The second model, RPE, uses a mixture model by assuming that there are two language models for the feedback sets: the relevance language model and noisy language model. The author opts to cast this assumption to a binary classification problem by predicting if the given w does come from the relevance distribution of the query q. In other words, RPE wants to estimate the following distribution:

\hat p(R=1|\vec{w},\vec{q};\theta_R) = \frac{1}{1+\exp{(-\vec{w}^T\vec{q})}}

When a random variable R is one, it implies that word w in relevant to query q.

Two optimizations are necessary to train both RLM and RPE models. In RLM model, computing a normalization term is expensive, the author uses a hierarchical approximation of the softmax function [4] to speed up the training. Meanwhile, training RPE requires negative samples. The author chose the NCE [5] method.

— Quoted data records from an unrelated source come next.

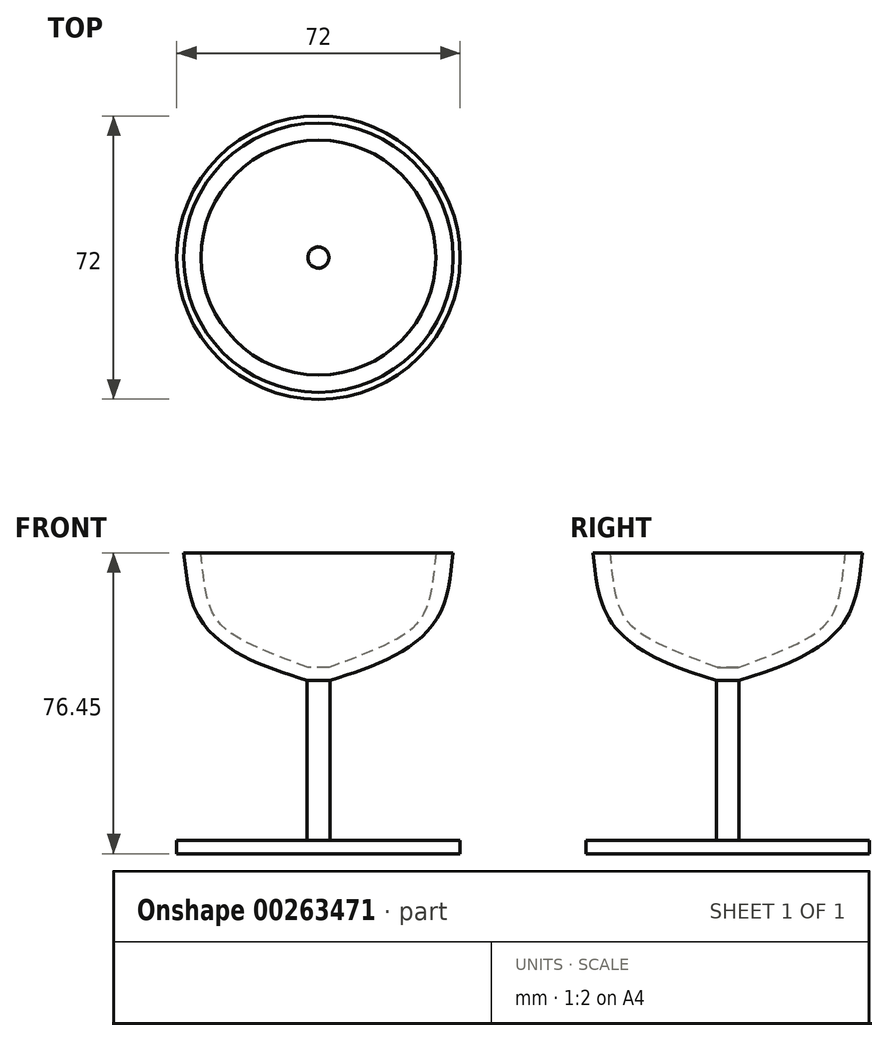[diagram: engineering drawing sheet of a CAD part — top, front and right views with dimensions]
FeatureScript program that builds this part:
annotation { "Feature Type Name" : "Feature", "Feature Type Description" : "" }
export const myFeature = defineFeature(function(context is Context, id is Id, definition is map)
    precondition{}
    {
        {
            var Q0;
            Q0=qCreatedBy(makeId("Front.planeOp"),FACE);
            var sketch = newSketch(context, id + "F0", { "sketchPlane" : qUnion([Q0])});
            skLineSegment(sketch, "E0", {"start": v(0, 0) * mm, "end": v(-36, 0) * mm});
            skLineSegment(sketch, "E1", {"start": v(-36, 0) * mm, "end": v(-36, 3.33) * mm});
            skLineSegment(sketch, "E2", {"start": v(-36, 3.33) * mm, "end": v(-2.89, 3.33) * mm});
            skLineSegment(sketch, "E3", {"start": v(-2.89, 3.33) * mm, "end": v(-2.89, 44) * mm});
            skFitSpline(sketch, "E4", {"points": [v(-2.89, 44) * mm, v(-19.11, 50.23) * mm, v(-30.45, 60.23) * mm, v(-34.23, 76.45) * mm], "startDerivative": vector(-48.88, 15.66) * mm, "endDerivative": vector(-5.44, 52.02) * mm});
            skPoint(sketch, "E5.start.orphan", {"position": v(0, 76.45) * mm});
            skLineSegment(sketch, "E6", {"start": v(-34.23, 76.45) * mm, "end": v(-29.83, 76.45) * mm});
            skFitSpline(sketch, "E7", {"points": [v(-29.83, 76.45) * mm, v(-26.71, 60.9) * mm, v(-18.92, 54) * mm, v(-2.67, 47.32) * mm], "startDerivative": vector(4.57, -49.97) * mm, "endDerivative": vector(47.91, -17.65) * mm});
            skLineSegment(sketch, "E8", {"start": v(-2.67, 47.32) * mm, "end": v(0, 47.32) * mm});
            skLineSegment(sketch, "E9", {"start": v(0, 47.32) * mm, "end": v(0, 0) * mm});
            skSolve(sketch);
        }
        {
            var Q0;
            Q0=makeQuery(id+"F0.imprint","IMPRINT",FACE,{"disambiguationData":[TD([[makeQuery(id+"F0.imprint","IMPRINT",EDGE,{"derivedFrom":sQuery(id+"F0.wireOp",EDGE,"E0")}),-1.0]])]});
            var Q1;
            Q1=sQuery(id+"F0.wireOp",EDGE,"E9");
            revolve(context, id + "F1", {"entities" : qUnion([Q0]), "axis" : qUnion([Q1]), "revolveType" : RevolveType.FULL});
        }
    });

The experimental results show that RLM model has a better performance than RPE models on a query expansion task. Both models outperform Word2Vec and GloVe due to its ability to put a high probability on words that are relevant to the entire query. However, RPE is better than RLM model on query classification task.

 

References:

[1] Zamani, Hamed, and W. Bruce Croft. “Relevance-based Word Embedding.” SIGIR’17

[2] Mikolov, Tomas, et al. “Distributed representations of words and phrases and their compositionality.” NIPS’13.

[3] Pennington, Jeffrey, Richard Socher, and Christopher D. Manning. “Glove: Global Vectors for Word Representation.” In EMNLP’14.

[4] Frederic Morin and Yoshua Bengio. 2005. Hierarchical Probabilistic Neural Network Language Model. In AISTATS’05.

[5] Michael U. Gutmann and Aapo Hyvarinen. 2012. Noise-contrastive Estimation of Unnormalized Statistical Models, with Applications to Natural Image Statistics. In Mach. Learn. Res. 2012.